My current list of ideas has slowly formed from people (family and friends)
asking me "can you build an app for this thing because I hate doing xyz".
Other ideas have come from things that annoy me personally. So I'm pretty
happy with my thought process in regards to where I'm getting potential
product ideas. Currently where I'm at is trying to decide which of these
potential projects am I going to settle on. I've had ideas piling up over the
last few years and now I have to strike out all but one.
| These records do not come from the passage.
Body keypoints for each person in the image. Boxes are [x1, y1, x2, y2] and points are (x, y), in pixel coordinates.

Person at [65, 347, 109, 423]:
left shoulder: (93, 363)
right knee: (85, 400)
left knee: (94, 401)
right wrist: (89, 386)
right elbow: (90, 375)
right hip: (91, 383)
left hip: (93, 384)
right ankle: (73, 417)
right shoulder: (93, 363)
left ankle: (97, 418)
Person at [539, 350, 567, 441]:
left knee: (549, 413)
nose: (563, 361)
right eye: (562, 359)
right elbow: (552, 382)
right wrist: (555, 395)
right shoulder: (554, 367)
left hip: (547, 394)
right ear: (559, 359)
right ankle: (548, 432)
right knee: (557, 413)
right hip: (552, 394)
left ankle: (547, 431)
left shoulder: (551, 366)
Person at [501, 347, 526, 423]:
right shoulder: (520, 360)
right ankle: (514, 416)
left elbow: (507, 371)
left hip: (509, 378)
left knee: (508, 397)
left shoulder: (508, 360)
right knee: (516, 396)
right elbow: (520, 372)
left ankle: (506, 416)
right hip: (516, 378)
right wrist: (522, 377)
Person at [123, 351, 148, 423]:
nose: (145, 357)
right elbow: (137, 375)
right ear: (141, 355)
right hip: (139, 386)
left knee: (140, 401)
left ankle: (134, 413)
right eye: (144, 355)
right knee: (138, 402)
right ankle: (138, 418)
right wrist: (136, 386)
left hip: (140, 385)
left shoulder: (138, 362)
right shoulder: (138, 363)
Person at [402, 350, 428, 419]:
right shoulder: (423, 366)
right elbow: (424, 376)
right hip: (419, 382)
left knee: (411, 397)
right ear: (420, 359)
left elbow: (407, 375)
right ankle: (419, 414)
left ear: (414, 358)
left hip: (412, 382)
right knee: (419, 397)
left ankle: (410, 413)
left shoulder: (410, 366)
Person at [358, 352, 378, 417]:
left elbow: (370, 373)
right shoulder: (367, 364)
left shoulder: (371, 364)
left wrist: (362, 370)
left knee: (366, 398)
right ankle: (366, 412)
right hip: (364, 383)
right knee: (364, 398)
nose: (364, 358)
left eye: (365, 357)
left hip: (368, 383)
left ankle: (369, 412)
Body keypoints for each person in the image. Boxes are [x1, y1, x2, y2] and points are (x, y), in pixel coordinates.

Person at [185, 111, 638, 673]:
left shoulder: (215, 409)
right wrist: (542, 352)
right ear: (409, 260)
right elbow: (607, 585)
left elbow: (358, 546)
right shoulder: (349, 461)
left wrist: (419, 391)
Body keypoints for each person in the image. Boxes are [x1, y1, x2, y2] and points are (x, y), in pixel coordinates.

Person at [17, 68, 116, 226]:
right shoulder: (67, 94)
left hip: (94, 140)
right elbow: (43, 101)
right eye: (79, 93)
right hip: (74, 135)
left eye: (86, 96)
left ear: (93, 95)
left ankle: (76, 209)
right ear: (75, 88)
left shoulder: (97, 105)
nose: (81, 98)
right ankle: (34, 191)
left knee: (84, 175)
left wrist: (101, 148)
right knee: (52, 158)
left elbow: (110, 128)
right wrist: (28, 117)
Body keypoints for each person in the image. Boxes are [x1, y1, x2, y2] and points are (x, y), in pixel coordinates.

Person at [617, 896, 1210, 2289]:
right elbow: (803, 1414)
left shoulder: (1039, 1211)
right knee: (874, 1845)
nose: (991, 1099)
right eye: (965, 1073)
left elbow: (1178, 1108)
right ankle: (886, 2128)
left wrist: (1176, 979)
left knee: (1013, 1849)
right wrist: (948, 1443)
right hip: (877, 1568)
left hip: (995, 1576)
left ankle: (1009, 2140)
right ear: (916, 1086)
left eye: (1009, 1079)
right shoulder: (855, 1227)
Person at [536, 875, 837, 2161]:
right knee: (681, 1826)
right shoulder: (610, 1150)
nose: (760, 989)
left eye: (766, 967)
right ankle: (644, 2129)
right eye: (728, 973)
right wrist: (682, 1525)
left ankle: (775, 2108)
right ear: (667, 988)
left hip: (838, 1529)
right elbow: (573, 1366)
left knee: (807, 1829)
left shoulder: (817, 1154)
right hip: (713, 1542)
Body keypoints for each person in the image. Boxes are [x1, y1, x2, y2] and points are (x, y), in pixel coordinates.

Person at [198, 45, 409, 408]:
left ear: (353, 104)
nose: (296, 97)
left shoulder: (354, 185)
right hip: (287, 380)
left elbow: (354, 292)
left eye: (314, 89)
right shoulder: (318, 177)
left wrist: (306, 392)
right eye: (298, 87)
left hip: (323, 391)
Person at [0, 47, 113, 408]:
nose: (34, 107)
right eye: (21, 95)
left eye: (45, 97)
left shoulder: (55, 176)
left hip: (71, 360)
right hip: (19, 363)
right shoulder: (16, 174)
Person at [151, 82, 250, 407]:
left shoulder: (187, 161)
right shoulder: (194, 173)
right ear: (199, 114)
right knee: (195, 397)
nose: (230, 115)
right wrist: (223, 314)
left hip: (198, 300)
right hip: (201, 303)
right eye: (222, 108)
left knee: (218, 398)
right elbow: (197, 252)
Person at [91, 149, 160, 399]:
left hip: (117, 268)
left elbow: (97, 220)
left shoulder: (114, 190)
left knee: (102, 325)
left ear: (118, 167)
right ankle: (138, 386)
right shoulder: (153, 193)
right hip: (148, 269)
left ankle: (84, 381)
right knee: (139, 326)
So now I'm in the frame of mind where I'm thinking if I do idea A it's
probably not going to be the next big thing but it's quite possible I'll make
a good go of it. Or for idea B I'm thinking it's a long shot but if I pulled
it off it might really go somewhere. I think I'm looking for a reason to pick
one idea over another. Is it just a case of doing whatever seems like the most
fun (after filtering ideas based on merit)? That doesn't sound like a bad
plan. Or is a small but manageable first step the right approach and leave any
grand ideas for a later time when my experience in developing a product has
matured?

As to switching stacks. I thought about that long and hard. I've dabbled in
Linux over the last two years and have picked up a little Python. I know it's
not ideal adding the extra overhead of learning a new language and environment
but sometimes you just have to do what your gut says. And I've been hankering
to leave the MS world behind for a while now. I think once you're running
Cygwin as you CLI, using a Vim emulator in Visual Studio, and drooling at the
thought of using PostgreSQL as your DB of choice it's probably time to change
stack.

I appreciate the time you took to write out that reply.